** Opening RECORDS FOR THIS TASK block **

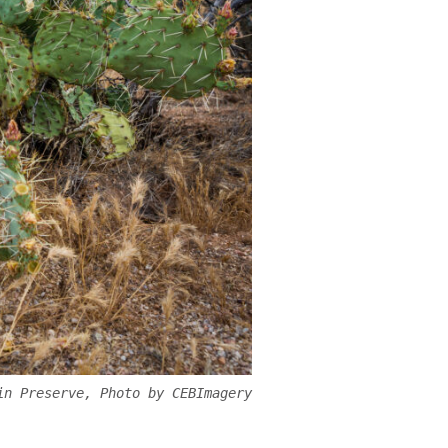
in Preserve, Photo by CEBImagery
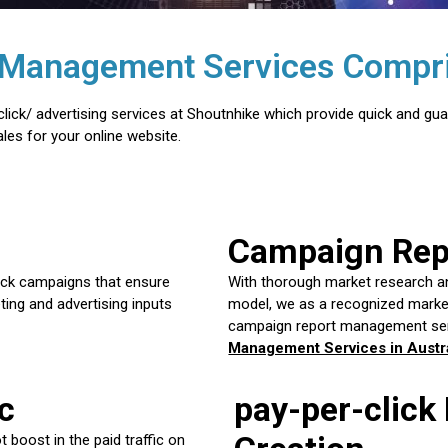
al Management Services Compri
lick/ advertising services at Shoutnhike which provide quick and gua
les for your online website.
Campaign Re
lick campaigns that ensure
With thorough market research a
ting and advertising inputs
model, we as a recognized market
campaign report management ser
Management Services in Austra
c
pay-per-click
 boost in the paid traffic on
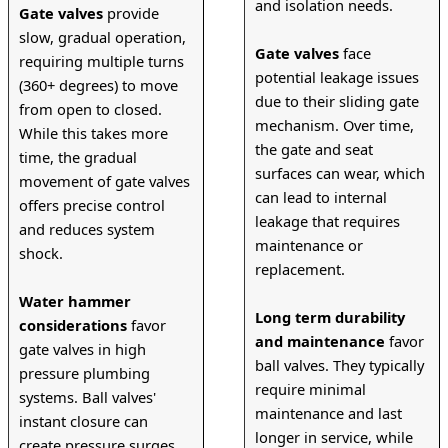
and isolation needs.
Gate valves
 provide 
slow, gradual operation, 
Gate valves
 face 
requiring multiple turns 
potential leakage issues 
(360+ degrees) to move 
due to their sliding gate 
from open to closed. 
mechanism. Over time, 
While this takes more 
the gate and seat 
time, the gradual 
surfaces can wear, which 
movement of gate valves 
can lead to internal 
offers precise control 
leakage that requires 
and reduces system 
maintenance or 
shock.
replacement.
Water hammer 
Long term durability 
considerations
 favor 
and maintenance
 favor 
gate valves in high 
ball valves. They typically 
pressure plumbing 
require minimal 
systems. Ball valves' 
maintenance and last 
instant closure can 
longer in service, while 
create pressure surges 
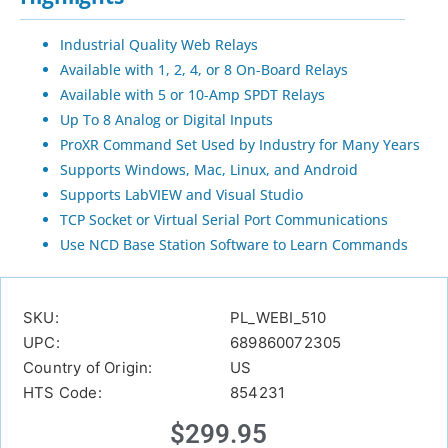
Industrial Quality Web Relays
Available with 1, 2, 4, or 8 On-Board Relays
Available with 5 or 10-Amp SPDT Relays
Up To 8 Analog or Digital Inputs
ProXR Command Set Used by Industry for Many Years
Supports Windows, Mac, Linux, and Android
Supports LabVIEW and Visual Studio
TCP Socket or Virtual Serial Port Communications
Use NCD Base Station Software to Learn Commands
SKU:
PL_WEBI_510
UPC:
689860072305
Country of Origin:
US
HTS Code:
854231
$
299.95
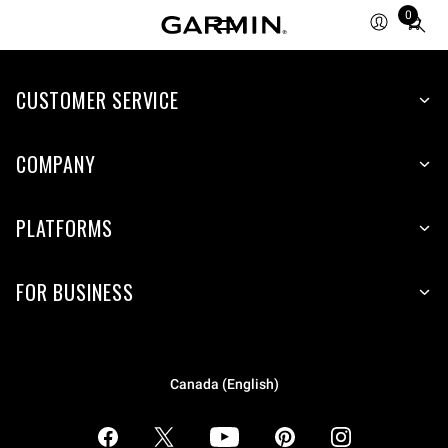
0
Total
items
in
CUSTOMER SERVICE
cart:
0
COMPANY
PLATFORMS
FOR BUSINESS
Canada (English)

** Closing RECORDS FOR THIS TASK block **

* [TASK INSTRUCTIONS]
The job here is to find each line above with the word "pressure" and copy it.

* [ANSWER TO THE EXERCISE]
pressure plumbing 
create pressure surges 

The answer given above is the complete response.